Copy out the text of the data below, line for line and unchanged, leaving the pictures out.

########################################

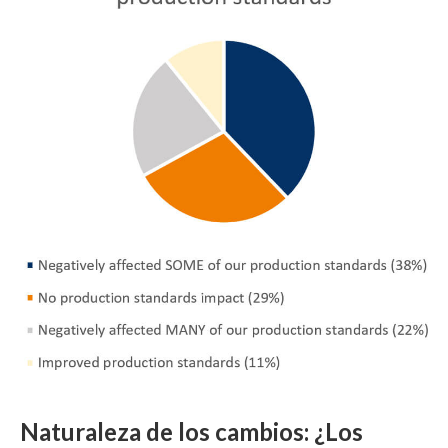
Naturaleza de los cambios: ¿Los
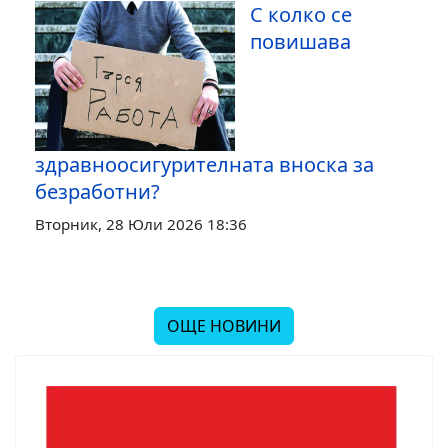
С колко се
повишава
здравноосигурителната вноска за
безработни?
Вторник, 28 Юли 2026 18:36
ОЩЕ НОВИНИ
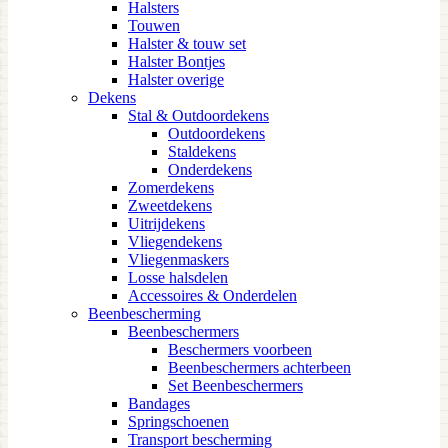
Halsters
Touwen
Halster & touw set
Halster Bontjes
Halster overige
Dekens
Stal & Outdoordekens
Outdoordekens
Staldekens
Onderdekens
Zomerdekens
Zweetdekens
Uitrijdekens
Vliegendekens
Vliegenmaskers
Losse halsdelen
Accessoires & Onderdelen
Beenbescherming
Beenbeschermers
Beschermers voorbeen
Beenbeschermers achterbeen
Set Beenbeschermers
Bandages
Springschoenen
Transport bescherming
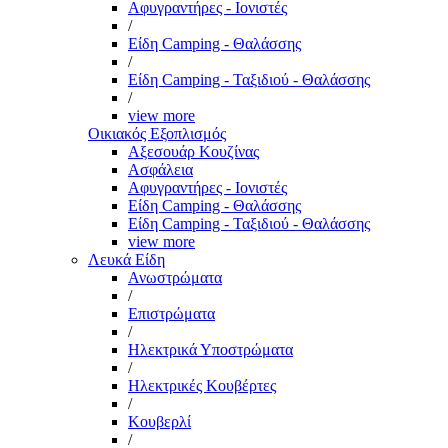
Αφυγραντήρες - Ιονιστές
/
Είδη Camping - Θαλάσσης
/
Είδη Camping - Ταξιδιού - Θαλάσσης
/
view more
Οικιακός Εξοπλισμός
Αξεσουάρ Κουζίνας
Ασφάλεια
Αφυγραντήρες - Ιονιστές
Είδη Camping - Θαλάσσης
Είδη Camping - Ταξιδιού - Θαλάσσης
view more
Λευκά Είδη
Ανωστρώματα
/
Επιστρώματα
/
Ηλεκτρικά Υποστρώματα
/
Ηλεκτρικές Κουβέρτες
/
Κουβερλί
/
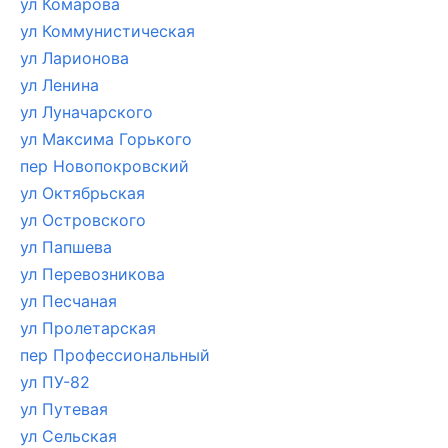
ул Комарова
ул Коммунистическая
ул Ларионова
ул Ленина
ул Луначарского
ул Максима Горького
пер Новопокровский
ул Октябрьская
ул Островского
ул Папшева
ул Перевозникова
ул Песчаная
ул Пролетарская
пер Профессиональный
ул ПУ-82
ул Путевая
ул Сельская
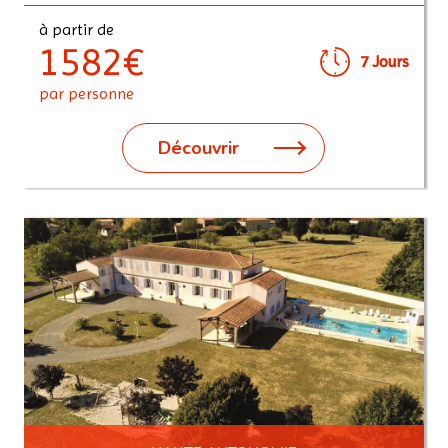
à partir de
1582€
7 Jours
par personne
Découvrir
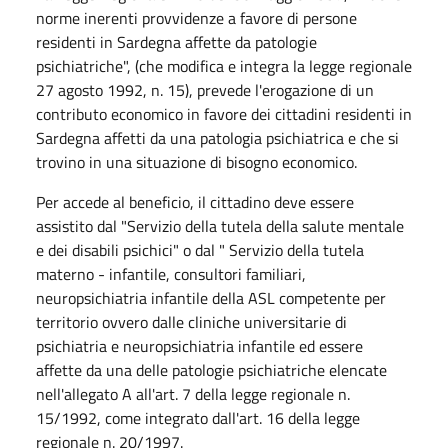
norme inerenti provvidenze a favore di persone
residenti in Sardegna affette da patologie
psichiatriche", (che modifica e integra la legge regionale
27 agosto 1992, n. 15), prevede l'erogazione di un
contributo economico in favore dei cittadini residenti in
Sardegna affetti da una patologia psichiatrica e che si
trovino in una situazione di bisogno economico.
Per accede al beneficio, il cittadino deve essere
assistito dal "Servizio della tutela della salute mentale
e dei disabili psichici" o dal " Servizio della tutela
materno - infantile, consultori familiari,
neuropsichiatria infantile della ASL competente per
territorio ovvero dalle cliniche universitarie di
psichiatria e neuropsichiatria infantile ed essere
affette da una delle patologie psichiatriche elencate
nell'allegato A all'art. 7 della legge regionale n.
15/1992, come integrato dall'art. 16 della legge
regionale n. 20/1997.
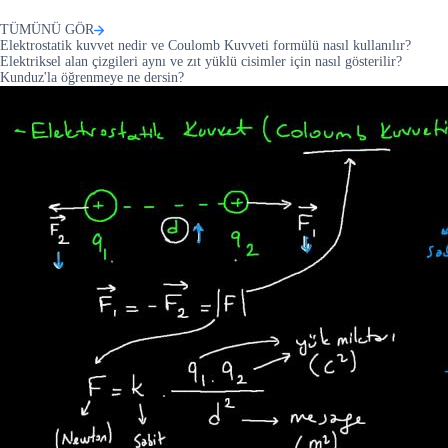
TÜMÜNÜ GÖR
Elektrostatik kuvvet nedir ve Coulomb Kuvveti formülü nasıl kullanılır?
Elektriksel alan çizgileri aynı ve zıt yüklü cisimler için nasıl gösterilir?
Kunduz'la öğrenmeye ne dersin?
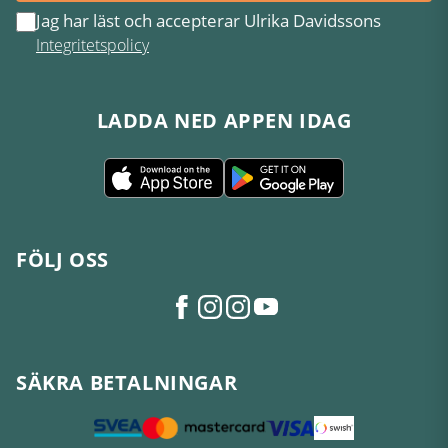
Jag har läst och accepterar Ulrika Davidssons
Integritetspolicy
LADDA NED APPEN IDAG
FÖLJ OSS
SÄKRA BETALNINGAR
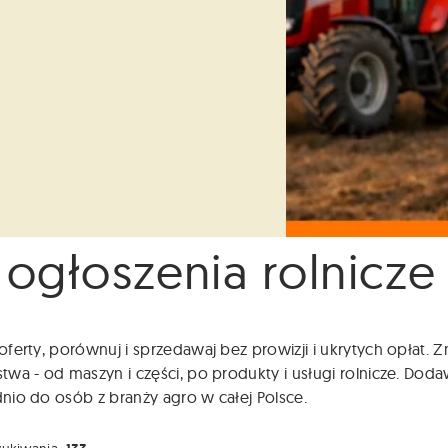
 ogłoszenia rolnicze
ferty, porównuj i sprzedawaj bez prowizji i ukrytych opłat.
wa - od maszyn i części, po produkty i usługi rolnicze. Dodaw
io do osób z branży agro w całej Polsce.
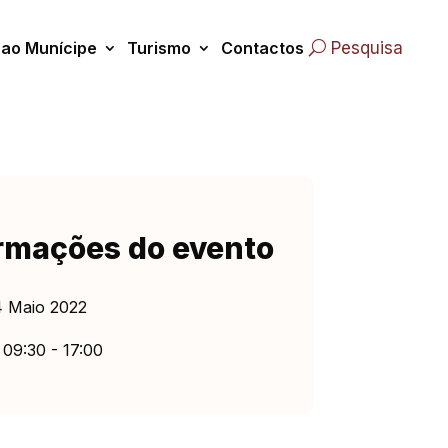
 ao Munícipe
Turismo
Contactos
Pesquisa
rmações do evento
 Maio 2022
09:30 - 17:00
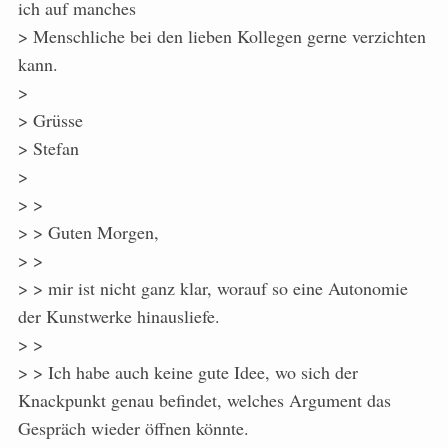
ich auf manches
> Menschliche bei den lieben Kollegen gerne verzichten
kann.
>
> Grüsse
> Stefan
>
> >
> > Guten Morgen,
> >
> > mir ist nicht ganz klar, worauf so eine Autonomie
der Kunstwerke hinausliefe.
> >
> > Ich habe auch keine gute Idee, wo sich der
Knackpunkt genau befindet, welches Argument das
Gespräch wieder öffnen könnte.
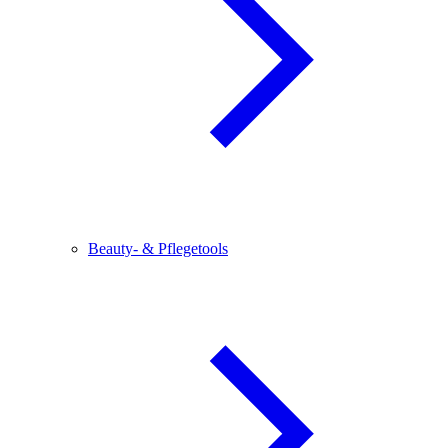
Beauty- & Pflegetools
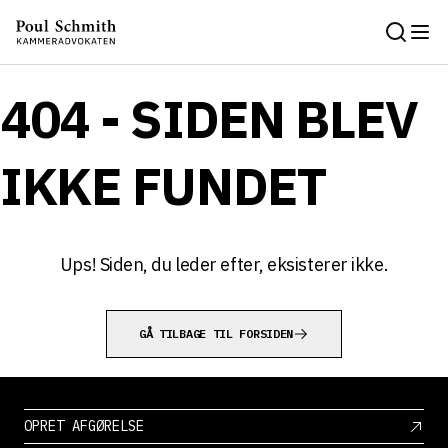
404 - SIDEN BLEV
IKKE FUNDET
Ups! Siden, du leder efter, eksisterer ikke.
GÅ TILBAGE TIL FORSIDEN
OPRET AFGØRELSE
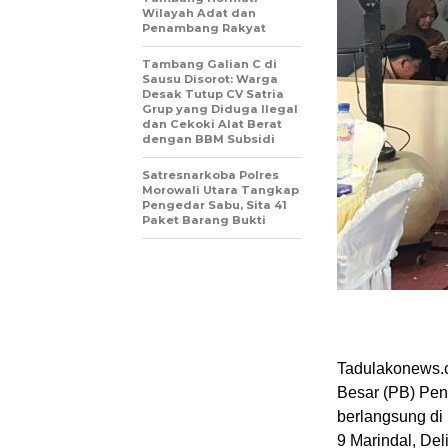
Wilayah Adat dan
Penambang Rakyat
Tambang Galian C di
Sausu Disorot: Warga
Desak Tutup CV Satria
Grup yang Diduga Ilegal
dan Cekoki Alat Berat
dengan BBM Subsidi
Satresnarkoba Polres
Morowali Utara Tangkap
Pengedar Sabu, Sita 41
Paket Barang Bukti
Tadulakonews.c
Besar (PB) Pen
berlangsung di
9 Marindal, De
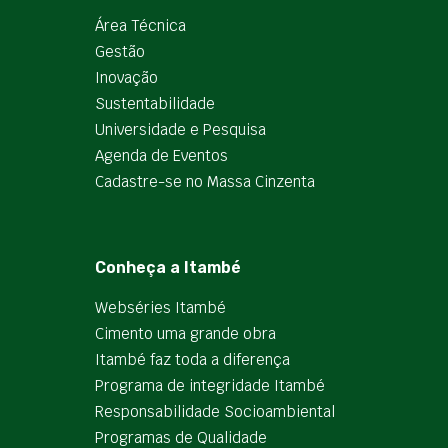
Área Técnica
Gestão
Inovação
Sustentabilidade
Universidade e Pesquisa
Agenda de Eventos
Cadastre-se no Massa Cinzenta
Conheça a Itambé
Webséries Itambé
Cimento uma grande obra
Itambé faz toda a diferença
Programa de integridade Itambé
Responsabilidade Socioambiental
Programas de Qualidade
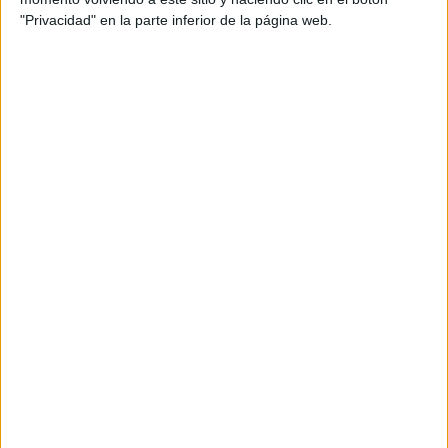
"Privacidad" en la parte inferior de la página web.
GUERRERAS K-POP NUEVO LIBRITO
PARA COLOREAR DE LAS DEMON
HUNTER
Publicado el 4 diciembre, 2025
🎀 Hoy te traigo un recurso que los fans de las
Guerreras K-Pop Demon Hunter van a adorar: un librito
para colorear totalmente nuevo, repleto de
ilustraciones limpias, dinámicas y […]
SEGUIR LEYENDO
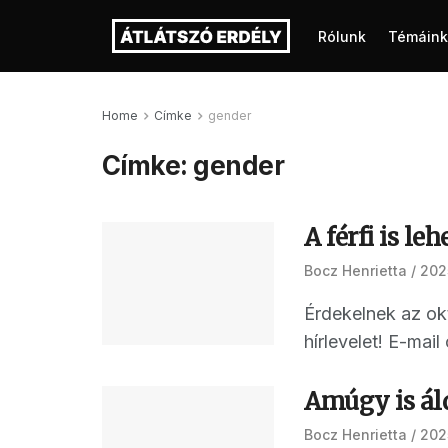
Rólunk
Témáink
Home
Címke
gender
Címke:
gender
A férfi is l
Bocz Henrietta
2025
Érdekelnek az okt
hírlevelet! E-mai
Amúgy is ál
Bocz Henrietta
2025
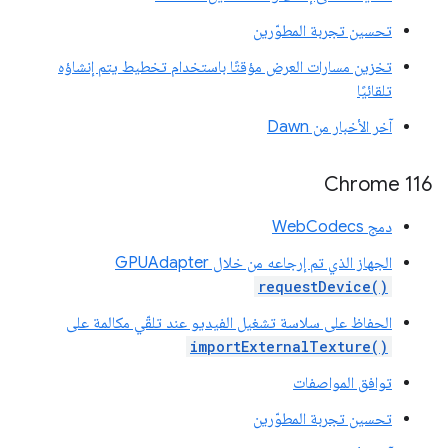
تحسين تجربة المطوّرين
تخزين مسارات العرض مؤقتًا باستخدام تخطيط يتم إنشاؤه
تلقائيًا
آخر الأخبار من Dawn
Chrome 116
دمج WebCodecs
الجهاز الذي تم إرجاعه من خلال GPUAdapter
requestDevice()
الحفاظ على سلاسة تشغيل الفيديو عند تلقّي مكالمة على
importExternalTexture()
توافق المواصفات
تحسين تجربة المطوّرين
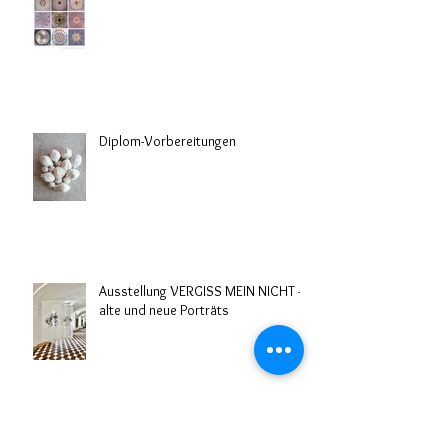
Diplom-Vorbereitungen
Ausstellung VERGISS MEIN NICHT -
alte und neue Porträts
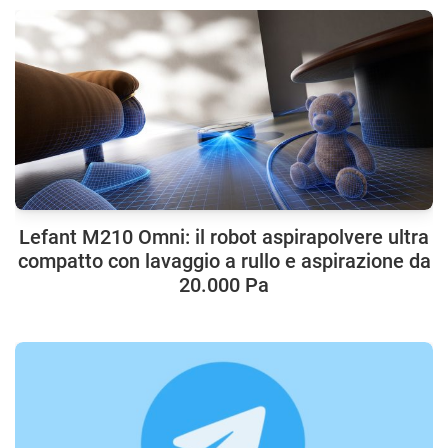
Lefant M210 Omni: il robot aspirapolvere ultra
compatto con lavaggio a rullo e aspirazione da
20.000 Pa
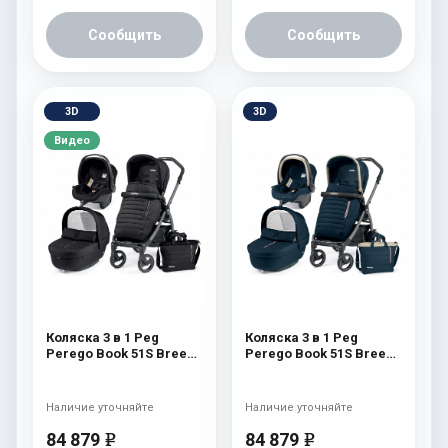
Сообщить
Сообщить
3D
3D
Видео
Коляска 3 в 1 Peg
Коляска 3 в 1 Peg
Perego Book 51S Breeze
Perego Book 51S Breeze
Set Modular (шасси
Set Modular (шасси Jet)
White/Black) Breeze
Breeze Blue
Noir
Наличие уточняйте
Наличие уточняйте
84 879
84 879
e
e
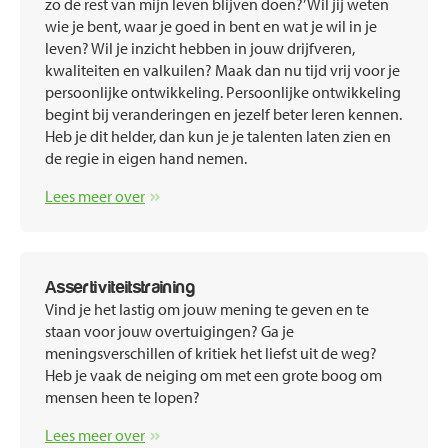
zo de rest van mijn leven blijven doen?’ Wil jij weten
wie je bent, waar je goed in bent en wat je wil in je
leven? Wil je inzicht hebben in jouw drijfveren,
kwaliteiten en valkuilen? Maak dan nu tijd vrij voor je
persoonlijke ontwikkeling. Persoonlijke ontwikkeling
begint bij veranderingen en jezelf beter leren kennen.
Heb je dit helder, dan kun je je talenten laten zien en
de regie in eigen hand nemen.
Lees meer over
Assertiviteitstraining
Vind je het lastig om jouw mening te geven en te
staan voor jouw overtuigingen? Ga je
meningsverschillen of kritiek het liefst uit de weg?
Heb je vaak de neiging om met een grote boog om
mensen heen te lopen?
Lees meer over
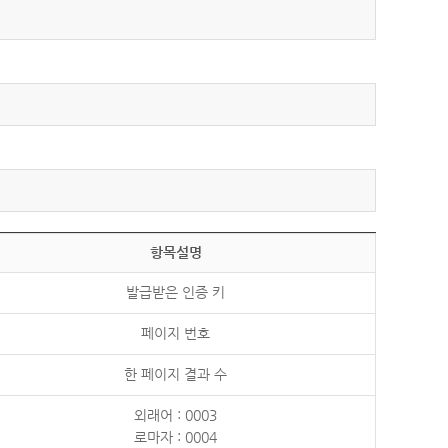
항목설명
발급받은 인증 키
페이지 번호
한 페이지 결과 수
외래어 : 0003
로마자 : 0004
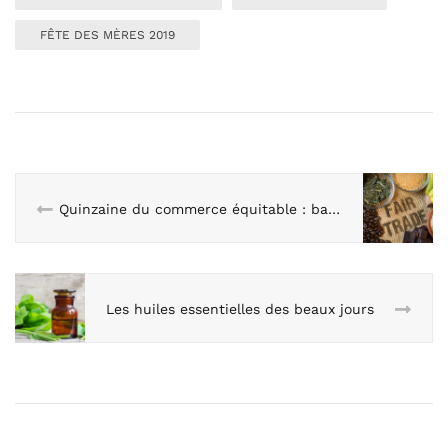
FÊTE DES MÈRES 2019
Quinzaine du commerce équitable : battons-nous pour le climat !
Les huiles essentielles des beaux jours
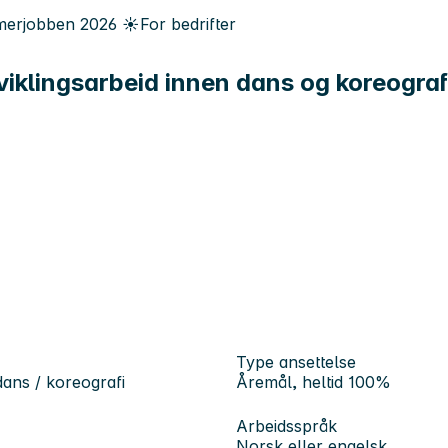
erjobben
2026
☀️
For bedrifter
viklingsarbeid innen dans og koreograf
Type ansettelse
dans / koreografi
Åremål, heltid 100%
Arbeidsspråk
Norsk eller engelsk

########################################

→ Result:
Naturaleza de los cambios: ¿Los
С колко се
повишава
здравноосигурителната вноска за
безработни?
Вторник, 28 Юли 2026 18:36
ОЩЕ НОВИНИ
Halsters
Touwen
Halster & touw set
Halster Bontjes
Halster overige
Dekens
Stal & Outdoordekens
Outdoordekens
Staldekens
Onderdekens
Zomerdekens
Zweetdekens
Uitrijdekens
Vliegendekens
Vliegenmaskers
Losse halsdelen
Accessoires & Onderdelen
Beenbescherming
Beenbeschermers
Beschermers voorbeen
Beenbeschermers achterbeen
Set Beenbeschermers
Bandages
Springschoenen
Transport bescherming
Αφυγραντήρες - Ιονιστές
/
Είδη Camping - Θαλάσσης
/
Είδη Camping - Ταξιδιού - Θαλάσσης
/
view more
Οικιακός Εξοπλισμός
Αξεσουάρ Κουζίνας
Ασφάλεια
Αφυγραντήρες - Ιονιστές
Είδη Camping - Θαλάσσης
Είδη Camping - Ταξιδιού - Θαλάσσης
view more
Λευκά Είδη
Ανωστρώματα
/
Επιστρώματα
/
Ηλεκτρικά Υποστρώματα
/
Ηλεκτρικές Κουβέρτες
/
Κουβερλί
/
ул Комарова
ул Коммунистическая
ул Ларионова
ул Ленина
ул Луначарского
ул Максима Горького
пер Новопокровский
ул Октябрьская
ул Островского
ул Папшева
ул Перевозникова
ул Песчаная
ул Пролетарская
пер Профессиональный
ул ПУ-82
ул Путевая
ул Сельская
à partir de
1582€
7 Jours
par personne
Découvrir
norme inerenti provvidenze a favore di persone
residenti in Sardegna affette da patologie
psichiatriche", (che modifica e integra la legge regionale
27 agosto 1992, n. 15), prevede l'erogazione di un
contributo economico in favore dei cittadini residenti in
Sardegna affetti da una patologia psichiatrica e che si
trovino in una situazione di bisogno economico.
Per accede al beneficio, il cittadino deve essere
assistito dal "Servizio della tutela della salute mentale
e dei disabili psichici" o dal " Servizio della tutela
materno - infantile, consultori familiari,
neuropsichiatria infantile della ASL competente per
territorio ovvero dalle cliniche universitarie di
psichiatria e neuropsichiatria infantile ed essere
affette da una delle patologie psichiatriche elencate
nell'allegato A all'art. 7 della legge regionale n.
15/1992, come integrato dall'art. 16 della legge
regionale n. 20/1997.
TÜMÜNÜ GÖR
Elektrostatik kuvvet nedir ve Coulomb Kuvveti formülü nasıl kullanılır?
Elektriksel alan çizgileri aynı ve zıt yüklü cisimler için nasıl gösterilir?
Kunduz'la öğrenmeye ne dersin?
Jag har läst och accepterar Ulrika Davidssons
Integritetspolicy
LADDA NED APPEN IDAG
FÖLJ OSS
SÄKRA BETALNINGAR
 ogłoszenia rolnicze
ferty, porównuj i sprzedawaj bez prowizji i ukrytych opłat.
wa - od maszyn i części, po produkty i usługi rolnicze. Dodaw
io do osób z branży agro w całej Polsce.
 ao Munícipe
Turismo
Contactos
Pesquisa
rmações do evento
 Maio 2022
09:30 - 17:00
ich auf manches
> Menschliche bei den lieben Kollegen gerne verzichten
kann.
>
> Grüsse
> Stefan
>
> >
> > Guten Morgen,
> >
> > mir ist nicht ganz klar, worauf so eine Autonomie
der Kunstwerke hinausliefe.
> >
> > Ich habe auch keine gute Idee, wo sich der
Knackpunkt genau befindet, welches Argument das
Gespräch wieder öffnen könnte.
Beauty- & Pflegetools
404 - SIDEN BLEV
IKKE FUNDET
Ups! Siden, du leder efter, eksisterer ikke.
GÅ TILBAGE TIL FORSIDEN
OPRET AFGØRELSE
Wilayah Adat dan
Penambang Rakyat
Tambang Galian C di
Sausu Disorot: Warga
Desak Tutup CV Satria
Grup yang Diduga Ilegal
dan Cekoki Alat Berat
dengan BBM Subsidi
Satresnarkoba Polres
Morowali Utara Tangkap
Pengedar Sabu, Sita 41
Paket Barang Bukti
Tadulakonews.c
Besar (PB) Pen
berlangsung di
9 Marindal, De
Área Técnica
Gestão
Inovação
Sustentabilidade
Universidade e Pesquisa
Agenda de Eventos
Cadastre-se no Massa Cinzenta
Conheça a Itambé
Webséries Itambé
Cimento uma grande obra
Itambé faz toda a diferença
Programa de integridade Itambé
Responsabilidade Socioambiental
Programas de Qualidade
"Privacidad" en la parte inferior de la página web.
GUERRERAS K-POP NUEVO LIBRITO
PARA COLOREAR DE LAS DEMON
HUNTER
Publicado el 4 diciembre, 2025
🎀 Hoy te traigo un recurso que los fans de las
Guerreras K-Pop Demon Hunter van a adorar: un librito
para colorear totalmente nuevo, repleto de
ilustraciones limpias, dinámicas y […]
SEGUIR LEYENDO
Rólunk
Témáink
Home
Címke
gender
Címke:
gender
A férfi is l
Bocz Henrietta
2025
Érdekelnek az okt
hírlevelet! E-mai
Amúgy is ál
Bocz Henrietta
2025
تحسين تجربة المطوّرين
تخزين مسارات العرض مؤقتًا باستخدام تخطيط يتم إنشاؤه
تلقائيًا
آخر الأخبار من Dawn
Chrome 116
دمج WebCodecs
الجهاز الذي تم إرجاعه من خلال GPUAdapter
requestDevice()
الحفاظ على سلاسة تشغيل الفيديو عند تلقّي مكالمة على
importExternalTexture()
توافق المواصفات
تحسين تجربة المطوّرين
Diplom-Vorbereitungen
Ausstellung VERGISS MEIN NICHT -
alte und neue Porträts
Lefant M210 Omni: il robot aspirapolvere ultra
compatto con lavaggio a rullo e aspirazione da
20.000 Pa
Сообщить
Сообщить
3D
3D
Видео
Коляска 3 в 1 Peg
Коляска 3 в 1 Peg
Perego Book 51S Breeze
Perego Book 51S Breeze
Set Modular (шасси
Set Modular (шасси Jet)
White/Black) Breeze
Breeze Blue
Noir
Наличие уточняйте
Наличие уточняйте
84 879
84 879
e
e
zo de rest van mijn leven blijven doen?’ Wil jij weten
wie je bent, waar je goed in bent en wat je wil in je
leven? Wil je inzicht hebben in jouw drijfveren,
kwaliteiten en valkuilen? Maak dan nu tijd vrij voor je
persoonlijke ontwikkeling. Persoonlijke ontwikkeling
begint bij veranderingen en jezelf beter leren kennen.
Heb je dit helder, dan kun je je talenten laten zien en
de regie in eigen hand nemen.
Lees meer over
Assertiviteitstraining
Vind je het lastig om jouw mening te geven en te
staan voor jouw overtuigingen? Ga je
meningsverschillen of kritiek het liefst uit de weg?
Heb je vaak de neiging om met een grote boog om
mensen heen te lopen?
Lees meer over
항목설명
발급받은 인증 키
페이지 번호
한 페이지 결과 수
외래어 : 0003
로마자 : 0004
FÊTE DES MÈRES 2019
Quinzaine du commerce équitable : battons-nous pour le climat !
Les huiles essentielles des beaux jours
erjobben
2026
☀️
For bedrifter
viklingsarbeid innen dans og koreograf
Type ansettelse
dans / koreografi
Åremål, heltid 100%
Arbeidsspråk
Norsk eller engelsk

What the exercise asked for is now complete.